The call is authenticated via `HF_TOKEN`:
- Create a token at `https://huggingface.co/settings/tokens`
- Make sure it can access your endpoint (and the endpoint is in the same account/org)
## About `GEMINI_API_KEY` and Hugging Face
`GEMINI_API_KEY` is used by the **Gemini backend** (`gemini_backend.py`) via the `google-genai` client.
If you are running this app on Hugging Face Spaces:
- You still provide `GEMINI_API_KEY` as a **Space secret**.
- You do **not** get a Gemini key from Hugging Face.
If you specifically want Gemini calls to go through a Hugging Face-hosted endpoint, that would require a different integration than the current code (e.g. calling an HF Inference Endpoint hosting a Gemini-compatible service).

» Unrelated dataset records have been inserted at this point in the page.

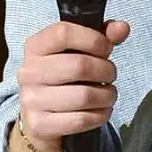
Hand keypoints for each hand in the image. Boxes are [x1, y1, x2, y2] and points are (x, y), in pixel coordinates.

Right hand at [16, 20, 130, 151]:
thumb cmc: (63, 77)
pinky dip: (100, 115)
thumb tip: (122, 27)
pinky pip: (81, 120)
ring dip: (106, 96)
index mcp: (35, 46)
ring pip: (84, 96)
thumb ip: (101, 37)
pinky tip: (101, 110)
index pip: (64, 33)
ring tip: (108, 94)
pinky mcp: (40, 124)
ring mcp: (32, 99)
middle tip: (110, 74)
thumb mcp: (77, 52)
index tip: (106, 49)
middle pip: (79, 66)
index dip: (93, 39)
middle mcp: (29, 71)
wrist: (39, 117)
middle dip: (106, 70)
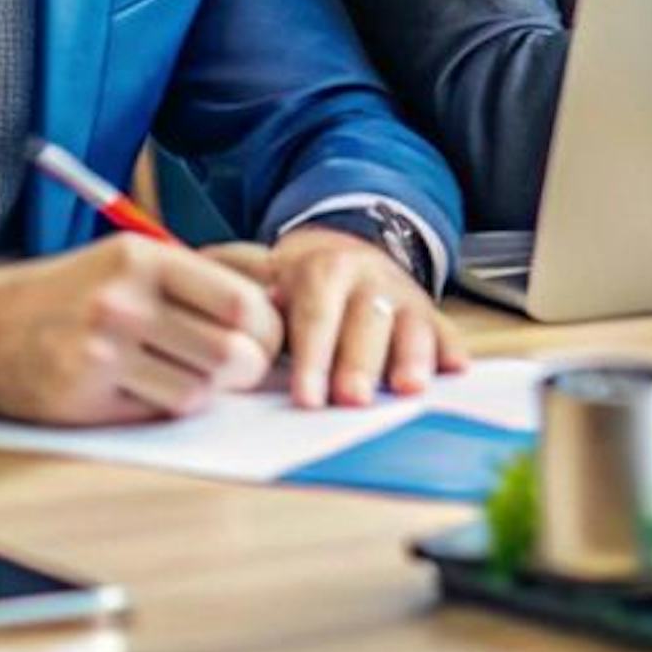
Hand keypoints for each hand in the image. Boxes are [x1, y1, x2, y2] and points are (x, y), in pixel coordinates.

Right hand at [0, 234, 279, 423]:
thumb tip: (280, 303)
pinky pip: (158, 412)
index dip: (268, 329)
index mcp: (143, 260)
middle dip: (250, 368)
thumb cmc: (72, 293)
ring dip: (206, 389)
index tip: (267, 337)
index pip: (241, 303)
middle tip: (243, 368)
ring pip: (199, 391)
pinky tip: (149, 386)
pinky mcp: (83, 397)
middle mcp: (122, 303)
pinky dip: (167, 403)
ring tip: (189, 373)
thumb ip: (199, 280)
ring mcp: (100, 353)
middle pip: (231, 353)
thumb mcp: (131, 262)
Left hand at [217, 226, 465, 407]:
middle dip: (360, 362)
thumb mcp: (261, 271)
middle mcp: (367, 278)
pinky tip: (454, 369)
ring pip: (412, 323)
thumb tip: (198, 280)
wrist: (343, 252)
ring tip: (406, 389)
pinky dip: (450, 349)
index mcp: (321, 269)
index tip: (306, 397)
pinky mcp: (429, 313)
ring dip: (410, 357)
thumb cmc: (295, 283)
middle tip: (353, 399)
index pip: (316, 313)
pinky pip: (444, 329)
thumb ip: (236, 280)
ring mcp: (403, 295)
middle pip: (367, 320)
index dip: (313, 355)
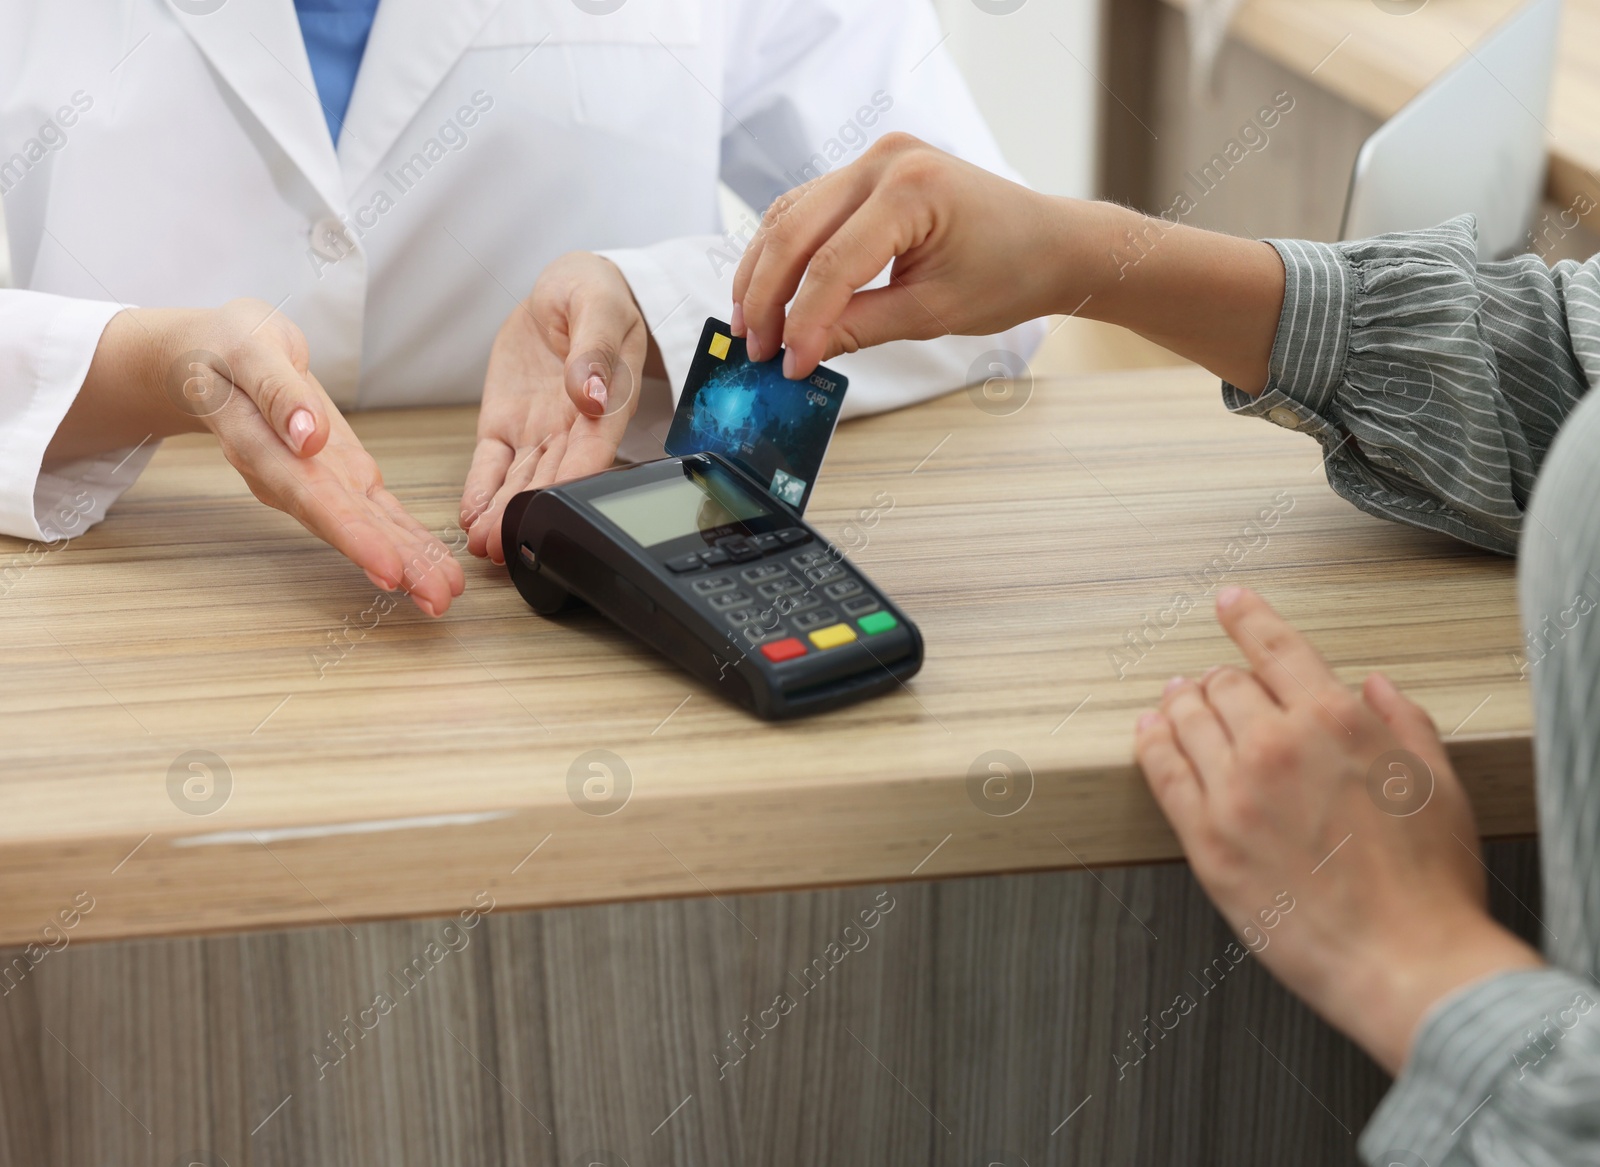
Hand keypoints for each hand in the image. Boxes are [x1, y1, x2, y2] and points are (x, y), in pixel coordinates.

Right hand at [62, 301, 463, 615]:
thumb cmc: (224, 349)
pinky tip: (432, 564)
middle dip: (393, 564)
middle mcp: (291, 476)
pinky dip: (405, 539)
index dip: (351, 535)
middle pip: (345, 527)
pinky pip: (374, 511)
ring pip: (365, 527)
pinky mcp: (339, 475)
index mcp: (262, 445)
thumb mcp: (247, 348)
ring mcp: (317, 481)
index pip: (311, 498)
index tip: (387, 568)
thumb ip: (276, 391)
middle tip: (436, 600)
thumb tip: (308, 434)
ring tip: (442, 593)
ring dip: (406, 562)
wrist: (210, 359)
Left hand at [463, 252, 655, 563]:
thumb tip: (594, 392)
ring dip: (503, 514)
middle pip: (552, 479)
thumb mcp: (598, 305)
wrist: (565, 288)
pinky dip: (481, 489)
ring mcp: (539, 430)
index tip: (550, 511)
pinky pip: (493, 463)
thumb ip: (595, 350)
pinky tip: (471, 516)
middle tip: (504, 546)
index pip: (592, 453)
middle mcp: (574, 427)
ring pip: (521, 481)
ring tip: (484, 544)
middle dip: (528, 515)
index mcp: (608, 403)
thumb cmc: (596, 292)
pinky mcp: (507, 423)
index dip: (571, 484)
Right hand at [731, 133, 1062, 378]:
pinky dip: (784, 250)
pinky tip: (770, 291)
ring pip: (791, 215)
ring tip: (750, 324)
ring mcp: (874, 159)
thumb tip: (800, 353)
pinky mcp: (869, 171)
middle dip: (768, 296)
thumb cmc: (1009, 273)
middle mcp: (885, 160)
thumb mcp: (933, 312)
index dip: (803, 321)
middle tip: (753, 349)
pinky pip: (808, 208)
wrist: (1049, 242)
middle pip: (797, 231)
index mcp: (911, 190)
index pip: (833, 264)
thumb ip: (860, 327)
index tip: (787, 365)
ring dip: (764, 271)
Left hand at [1135, 587, 1541, 1073]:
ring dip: (1180, 701)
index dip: (1247, 617)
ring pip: (1187, 719)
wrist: (1405, 962)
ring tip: (1174, 696)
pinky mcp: (1205, 840)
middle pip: (1225, 684)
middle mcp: (1277, 745)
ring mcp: (1234, 792)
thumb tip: (1376, 687)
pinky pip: (1162, 773)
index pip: (1277, 648)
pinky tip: (1148, 732)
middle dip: (1219, 677)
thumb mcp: (1438, 785)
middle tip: (1212, 680)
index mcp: (1336, 721)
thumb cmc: (1430, 884)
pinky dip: (1151, 742)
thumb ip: (1403, 724)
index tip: (1228, 600)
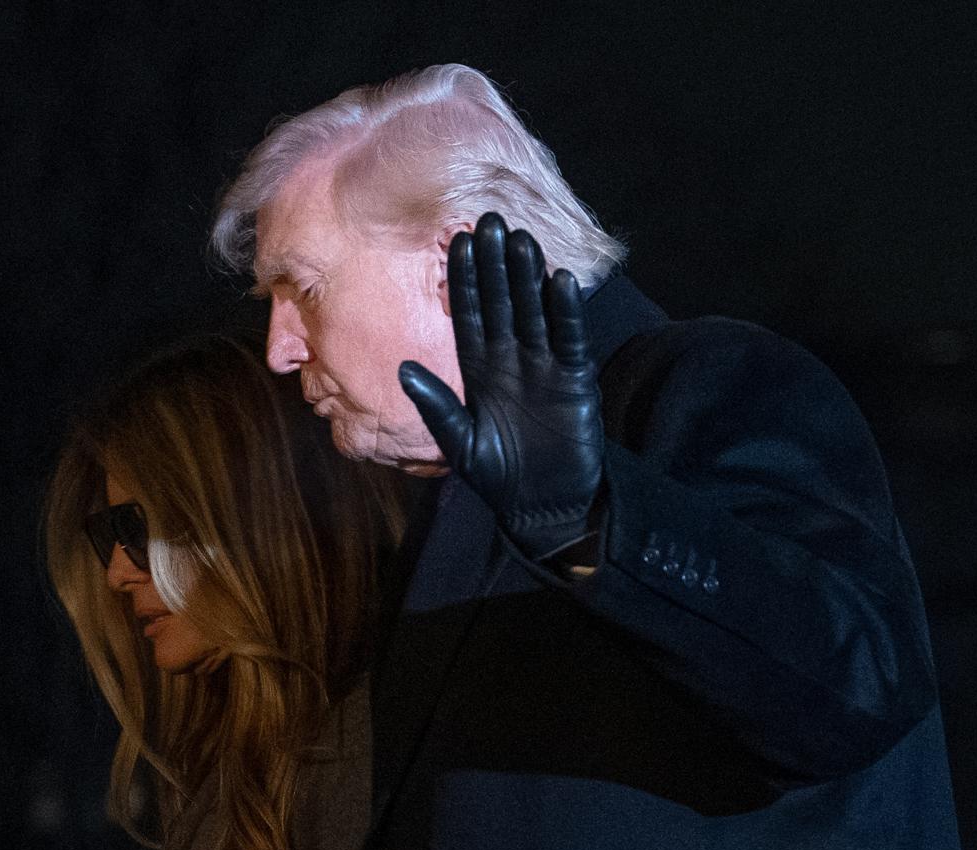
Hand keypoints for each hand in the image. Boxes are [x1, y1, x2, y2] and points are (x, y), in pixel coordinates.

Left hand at [398, 212, 605, 560]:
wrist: (542, 503)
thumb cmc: (497, 475)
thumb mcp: (459, 443)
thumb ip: (435, 405)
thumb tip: (401, 369)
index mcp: (478, 369)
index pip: (469, 314)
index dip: (463, 279)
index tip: (456, 241)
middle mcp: (510, 359)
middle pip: (502, 302)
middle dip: (495, 264)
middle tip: (490, 220)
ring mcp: (544, 365)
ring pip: (534, 311)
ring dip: (529, 276)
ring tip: (522, 238)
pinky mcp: (574, 379)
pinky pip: (568, 339)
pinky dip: (566, 311)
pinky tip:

The current implementation calls Google directly using your `GEMINI_API_KEY`.
## Troubleshooting
- **`OPENAI_API_KEY environment variable is not set.`**
- Add `OPENAI_API_KEY` as env var (local `.env`) or Space secret.
- **`GEMINI_API_KEY environment variable is not set.`**
- Add `GEMINI_API_KEY` as env var (local `.env`) or Space secret.
- **olmOCR endpoint errors (401/403)**
- Ensure `HF_TOKEN` is set and has permission to call the endpoint.
- Ensure `HF_ENDPOINT_URL` points to an endpoint you own / can access.
- **Space builds but doesn’t start / crashes**
- Check Space logs.
- Make sure you’re not missing required secrets for the backend you select.